#### RAW DATA:
=== Begin Enclosure ===

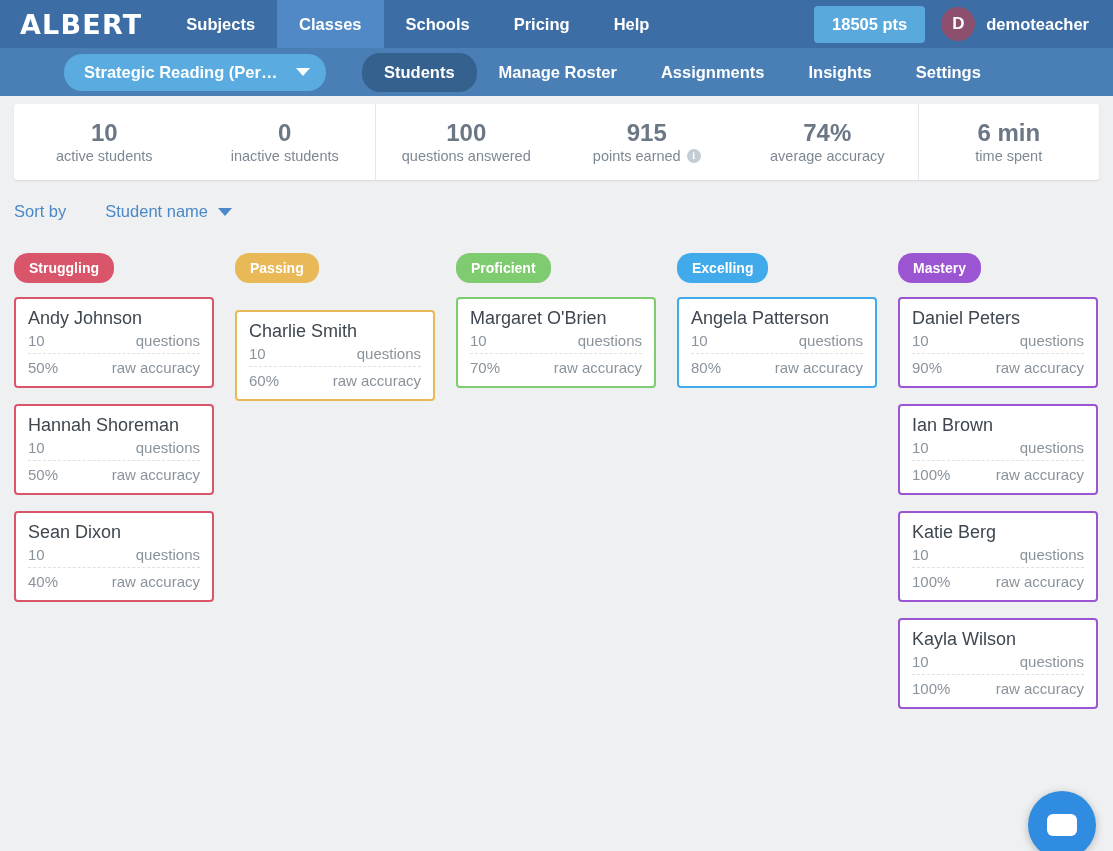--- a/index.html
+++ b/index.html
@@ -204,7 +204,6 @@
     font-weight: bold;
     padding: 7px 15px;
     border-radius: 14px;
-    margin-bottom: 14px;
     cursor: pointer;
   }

=== End Enclosure ===

#### WHAT THIS TASK INVOLVES:
Your reply should be the entries copied exactly, with all images omitted.

#### OUTPUT OF THE EXERCISE:
--- a/index.html
+++ b/index.html
@@ -204,7 +204,6 @@
     font-weight: bold;
     padding: 7px 15px;
     border-radius: 14px;
-    margin-bottom: 14px;
     cursor: pointer;
   }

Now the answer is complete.